§ **Stored data**:
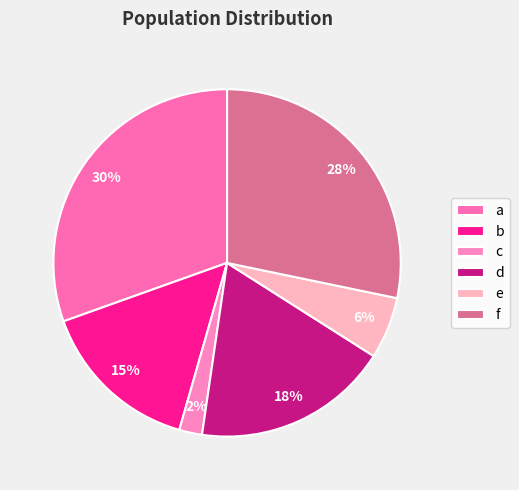

How many slices are in this pie chart?

6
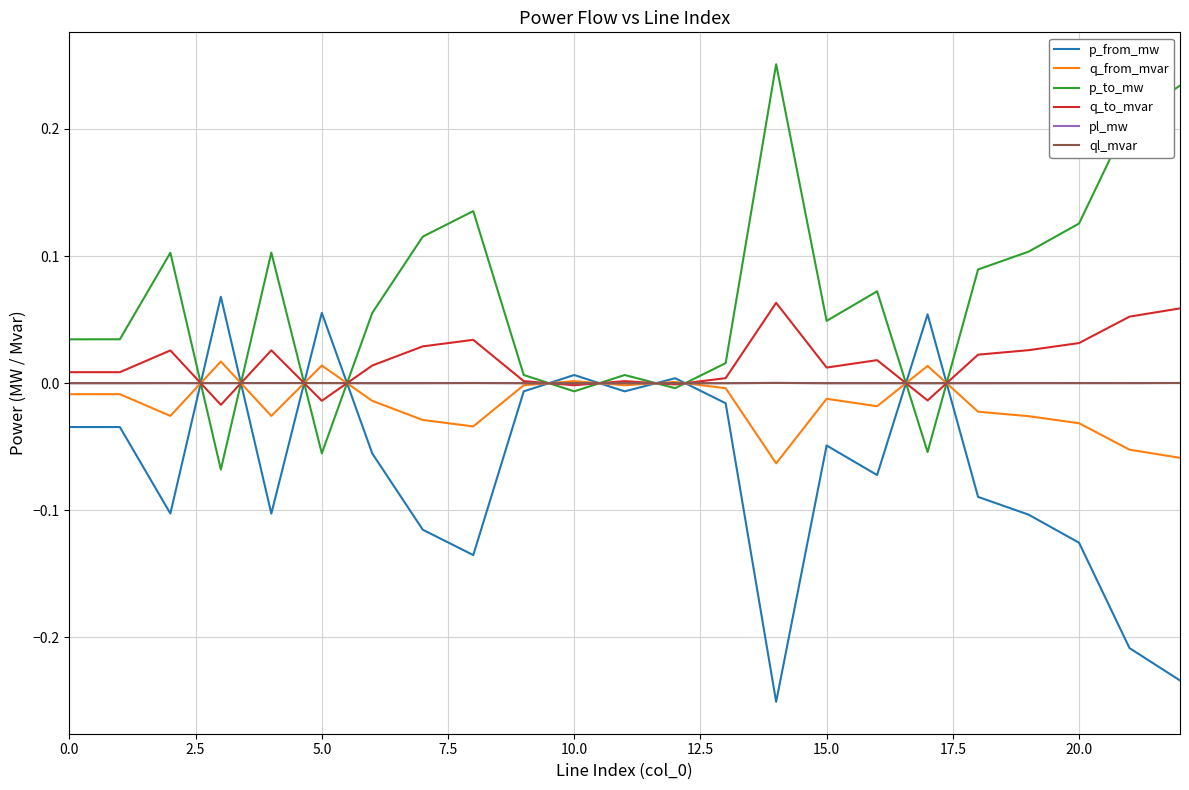

What is the label of the 14th point from the left?

13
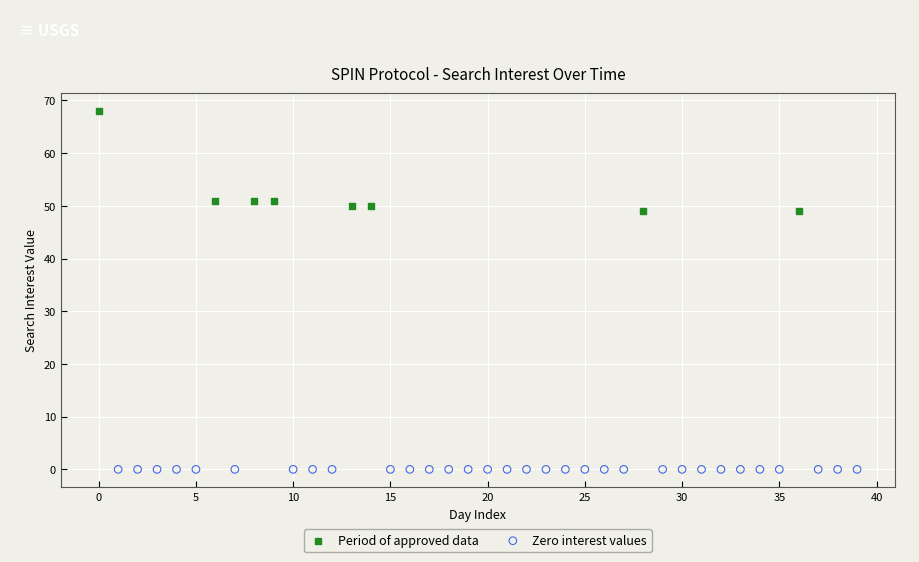

Which series reaches the maximum Y coordinate?

Period of approved data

§ **Task objective**:
Copy the data above word for word, leaving out the pictures.

§ **Task solution**:
How many slices are in this pie chart?

6

What is the label of the 14th point from the left?

13

Which series reaches the maximum Y coordinate?

Period of approved data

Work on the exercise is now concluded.